While taking the tourists back to land, Moore hopped on another outbound boat, taking the stolen line with him, prosecutors said, and continued stealing the gear. A Florida Fish and Wildlife Conservation Commission officer stopped the boat, and Moore again claimed the gear he took was illegal.

The tourists took photos and videos while out on the water, showing the marked buoy, prosecutors said. When the FWC officer checked the gear on Moore’s boat, the buoy was gone.

The FWC officer also noticed that the hooks weren’t rusted like ones that were abandoned would have been, and the rest of the gear also appeared new.
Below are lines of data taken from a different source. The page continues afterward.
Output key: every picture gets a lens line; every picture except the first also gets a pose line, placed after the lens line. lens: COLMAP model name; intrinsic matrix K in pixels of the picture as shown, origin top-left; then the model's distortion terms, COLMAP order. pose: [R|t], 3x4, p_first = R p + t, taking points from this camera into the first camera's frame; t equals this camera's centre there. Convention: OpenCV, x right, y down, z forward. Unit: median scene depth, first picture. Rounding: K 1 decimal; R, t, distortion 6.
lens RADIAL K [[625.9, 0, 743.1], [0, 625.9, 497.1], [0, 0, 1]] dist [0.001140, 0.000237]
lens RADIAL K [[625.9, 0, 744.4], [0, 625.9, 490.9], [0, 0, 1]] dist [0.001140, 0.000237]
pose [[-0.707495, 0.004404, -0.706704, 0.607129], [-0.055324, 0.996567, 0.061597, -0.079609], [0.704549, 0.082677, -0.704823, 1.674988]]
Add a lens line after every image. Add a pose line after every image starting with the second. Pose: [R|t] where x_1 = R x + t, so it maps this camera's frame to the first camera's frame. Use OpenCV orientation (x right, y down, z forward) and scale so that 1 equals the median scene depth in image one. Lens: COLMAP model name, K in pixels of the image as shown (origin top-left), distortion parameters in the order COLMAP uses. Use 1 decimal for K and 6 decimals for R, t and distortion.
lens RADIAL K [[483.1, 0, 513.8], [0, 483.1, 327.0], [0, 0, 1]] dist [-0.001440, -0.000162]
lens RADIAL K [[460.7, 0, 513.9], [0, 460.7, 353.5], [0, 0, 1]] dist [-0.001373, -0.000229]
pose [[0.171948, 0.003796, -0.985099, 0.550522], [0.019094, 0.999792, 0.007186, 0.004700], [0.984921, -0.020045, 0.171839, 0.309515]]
The officer told Moore to leave the evidence on the dock, but he instead “scavenged the line for the hooks, attachments, and weights and allowed others on the dock to take the rest of the hardware connected” to the line, prosecutors said.

Surveillance cameras on the pier recorded the removal of the evidence, including the cut line being tossed into a dumpster, prosecutors said. The gear cost a total of $1,300, and the sharks that were cut free resulted in a loss of thousands of dollars, including what would have been fishermen’s incomes.

Moore and Mansell could face a maximum fine of $250,000 and may have to pay victims restitution, according to prosecutors.

The captain and mate will be sentenced at 11:30 a.m. Feb. 9.